I’m getting deep into Richard Stallman’s personal website. Stallman is thought of as the father of the free software movement, and is a fanatical supporter of free software, digital privacy, and anti-DRM (digital rights management). I’m interested in Stallman as an icon of a certain type of overboard geek integrity which has slowly gone out of fashion and been forgotten. At the top of his website are links to his own bullet-point essays about why you should boycott Amazon, Apple, Facebook, Skype, Google, Uber, Ebooks, Amtrak, Eventbrite, Airbnb, and Netflix. Part of me wants to believe. But even when I don’t (and I usually don’t), I’m glad that someone is paying close attention to these topics and their technical minutia, because most of us are not. I also really appreciate the humble design of his hand-coded website.
A couple weeks back, Zach S. had pointed me to a part of Stallman’s site where he describes his process for viewing websites on his computer. Stallman sends an email with the URL of the site he wishes to view to an externally hosted program which fetches the website and then emails the raw files for the site back to him. He then downloads the raw website files and initially looks at them using Lynx, an ancient text-only browser, with his internet connection disabled. This is a very labour-intensive way to surf the web! “One consequence of this method is that most of the [surveillance] methods used on the Internet can’t see me,” he writes.
9:00 p.m.
Quote from same page: “A friend once asked me to watch a video with her that she was going to display on her computer using Netflix. I declined, saying that Netflix was such an affront to freedom that I could not be party to its use under any circumstances whatsoever.” So badass!

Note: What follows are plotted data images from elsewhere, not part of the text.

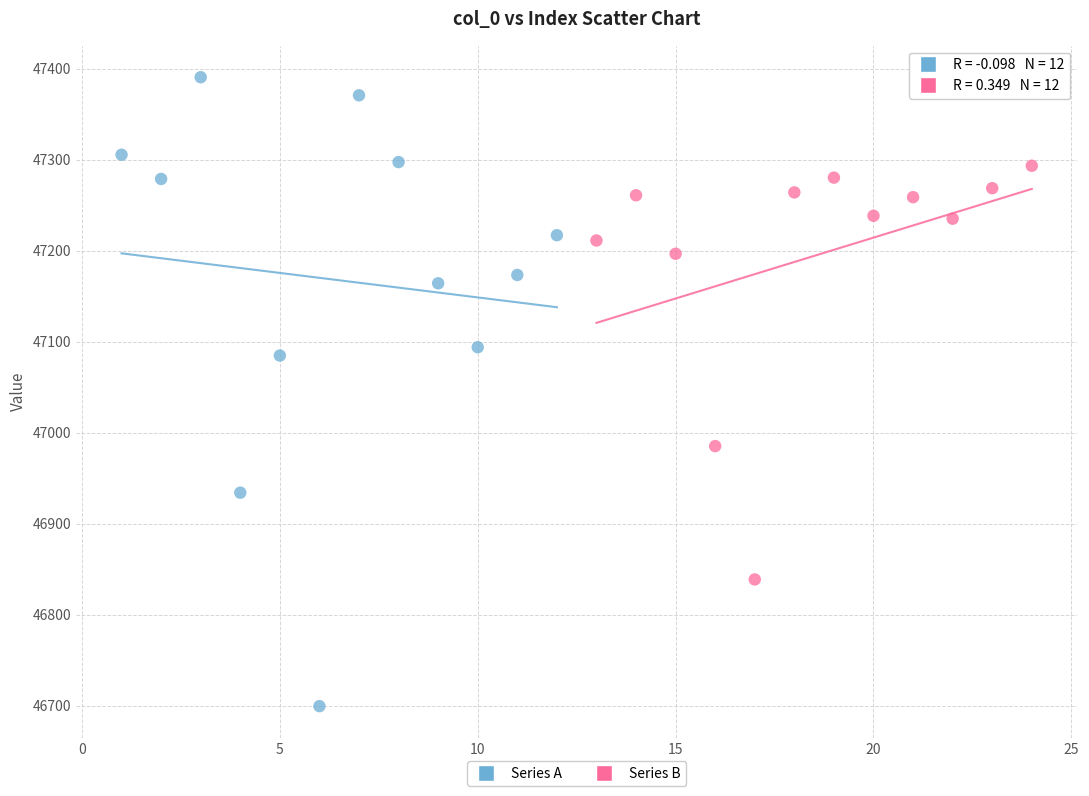

What are all the series names shown in the legend?

Series A, Series B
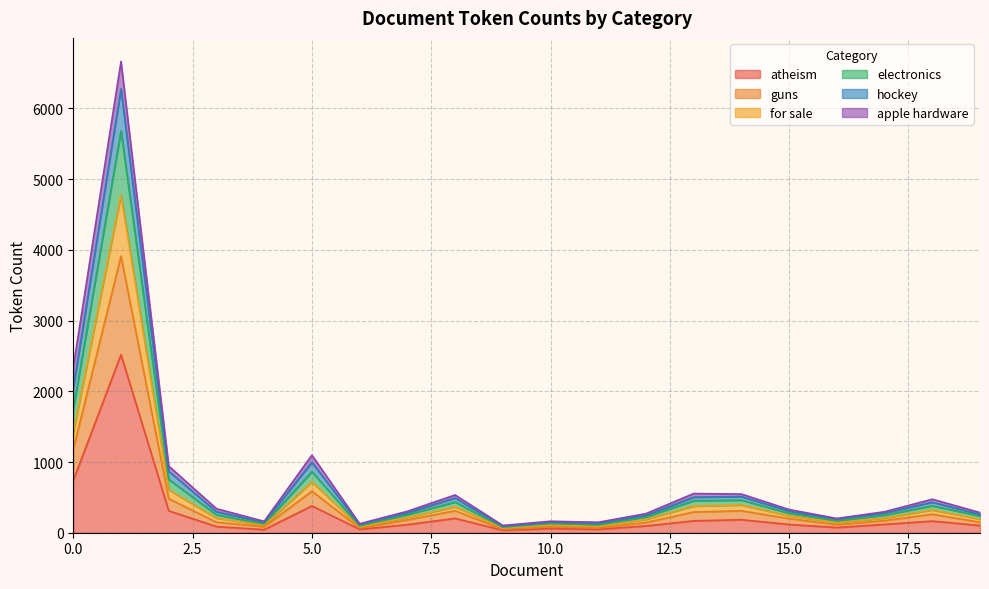

True or false: atheism has a value of 739 at 0.0.

True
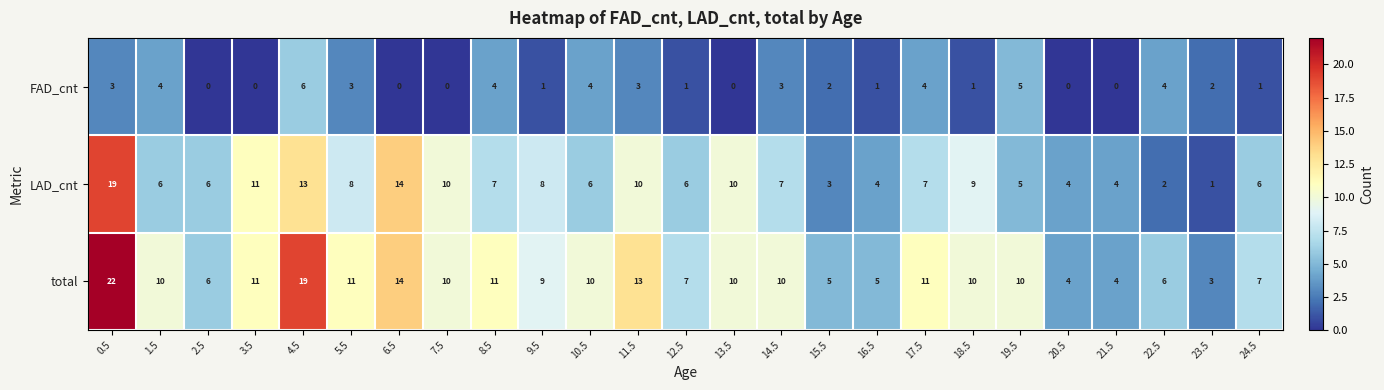

What is the difference between the highest and lowest values at 7.5?

10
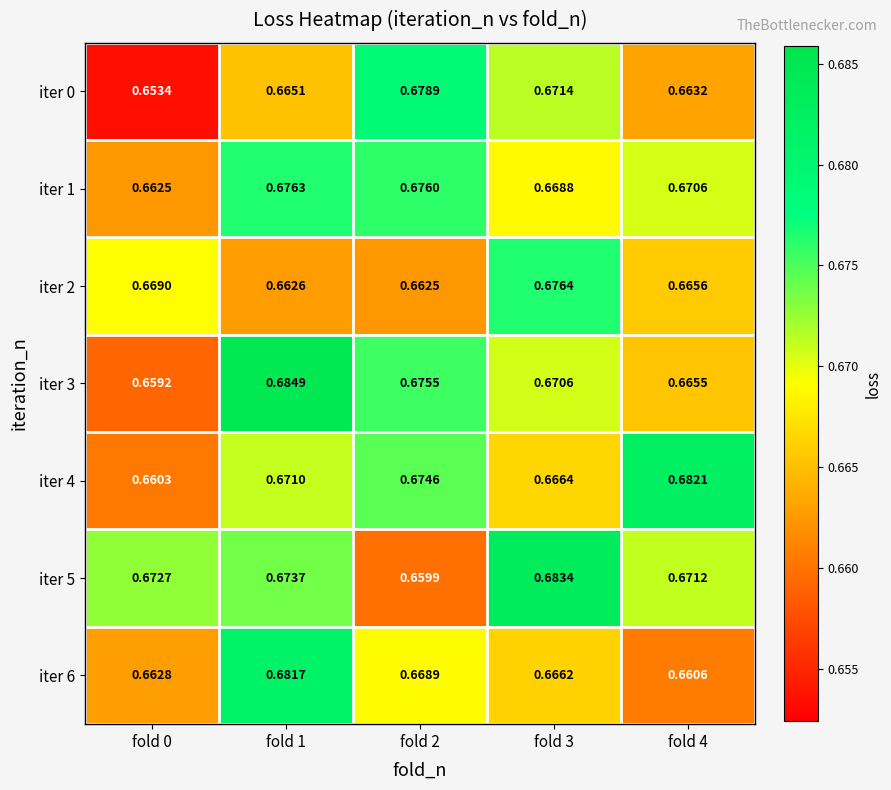

Is the value of iter 4 at fold 3 greater than the value of iter 5 at fold 2?

Yes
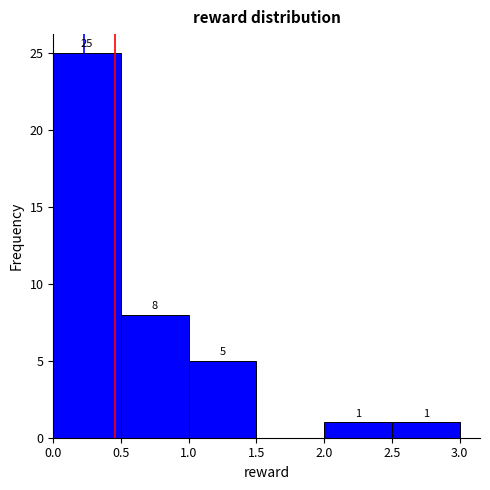

Over which range of the x-axis is the bar tallest?

0.0 to 0.5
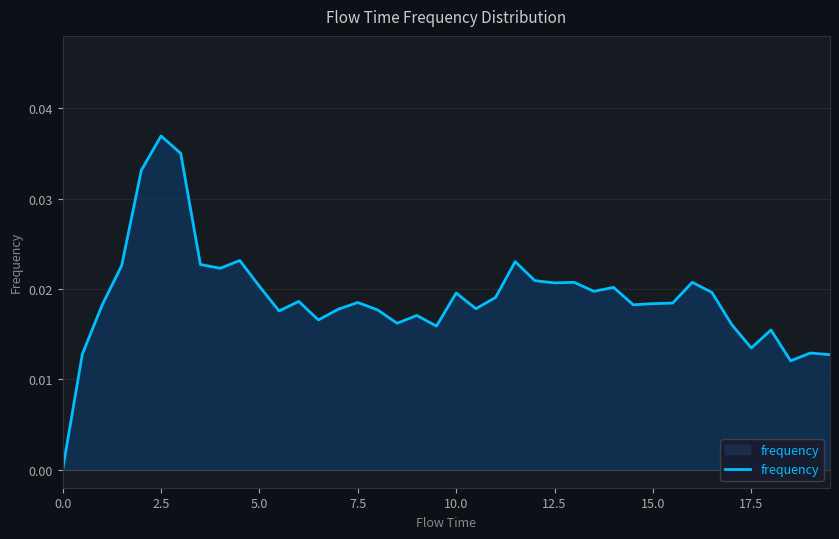

Which label corresponds to the largest value in the chart?

2.5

Amazed (/impressed) that Stallman and other free software fanatics will not visit websites which simply include non-free JavaScript code (such as Facebook “Like” buttons or analytics tracking code, which are ubiquitous).
10:30 p.m.
Blew out my art candle.
Friday, February 6
11:00 a.m.
Thinking about fixing my desk. My ergonomic situation hit rock bottom when the keyboard tray fell off last week. Last time this happened I made a standing desk using shoeboxes.
1:00 p.m.
Watching an episode of PBS’s Craft In America about metalsmiths. I had forgotten what anvils were for.
3:00 p.m.
Ate a slice of cake, then put on the newest episode of Jack Kornfield’s Heart Wisdom podcast while I took a nap.
5:30 p.m.
Researching humidified guitar cabinets while listening to late career Emmylou Harris. I learn it’s a good idea to have multiple humidity meters. I find a nice Pinterest collection of guitar cabinets and read blog posts about building my own.